» **EXERCISE GOAL**:
Pull out every line in the rows that contains the string "nous". Case counts.

-------

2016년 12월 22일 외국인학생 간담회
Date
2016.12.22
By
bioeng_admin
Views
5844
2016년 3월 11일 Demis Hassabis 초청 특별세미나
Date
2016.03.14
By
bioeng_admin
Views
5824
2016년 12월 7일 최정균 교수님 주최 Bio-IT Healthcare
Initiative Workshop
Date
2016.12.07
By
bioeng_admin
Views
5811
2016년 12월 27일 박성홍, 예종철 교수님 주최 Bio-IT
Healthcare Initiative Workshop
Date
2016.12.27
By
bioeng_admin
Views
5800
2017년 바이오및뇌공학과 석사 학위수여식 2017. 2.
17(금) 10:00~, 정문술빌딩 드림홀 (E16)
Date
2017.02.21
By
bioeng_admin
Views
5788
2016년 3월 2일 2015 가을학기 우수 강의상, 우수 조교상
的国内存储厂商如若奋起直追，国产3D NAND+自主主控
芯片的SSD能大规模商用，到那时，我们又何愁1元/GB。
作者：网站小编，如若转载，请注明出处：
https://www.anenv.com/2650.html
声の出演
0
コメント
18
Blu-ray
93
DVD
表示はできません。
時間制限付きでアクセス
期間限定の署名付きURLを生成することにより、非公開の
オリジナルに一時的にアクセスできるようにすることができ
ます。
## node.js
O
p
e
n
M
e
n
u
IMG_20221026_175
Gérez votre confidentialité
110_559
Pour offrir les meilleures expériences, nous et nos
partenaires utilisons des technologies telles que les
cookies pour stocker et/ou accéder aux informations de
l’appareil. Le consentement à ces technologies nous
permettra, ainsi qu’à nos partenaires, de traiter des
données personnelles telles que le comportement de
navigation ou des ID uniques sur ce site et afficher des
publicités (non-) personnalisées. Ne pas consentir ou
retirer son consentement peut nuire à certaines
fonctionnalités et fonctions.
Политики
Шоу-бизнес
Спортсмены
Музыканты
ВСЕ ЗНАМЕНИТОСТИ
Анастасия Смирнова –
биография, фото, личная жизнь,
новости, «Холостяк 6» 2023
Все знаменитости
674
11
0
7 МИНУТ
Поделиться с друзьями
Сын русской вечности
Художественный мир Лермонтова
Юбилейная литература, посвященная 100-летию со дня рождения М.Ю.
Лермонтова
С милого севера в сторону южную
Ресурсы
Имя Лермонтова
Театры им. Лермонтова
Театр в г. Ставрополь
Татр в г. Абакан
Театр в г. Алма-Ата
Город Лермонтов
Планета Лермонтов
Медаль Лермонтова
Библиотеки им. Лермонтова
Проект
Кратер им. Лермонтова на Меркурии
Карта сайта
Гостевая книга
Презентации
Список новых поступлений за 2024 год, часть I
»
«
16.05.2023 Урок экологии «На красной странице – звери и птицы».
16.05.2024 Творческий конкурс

-------

» **ANSWER FOR THE TASK**:
Pour offrir les meilleures expériences, nous et nos
l’appareil. Le consentement à ces technologies nous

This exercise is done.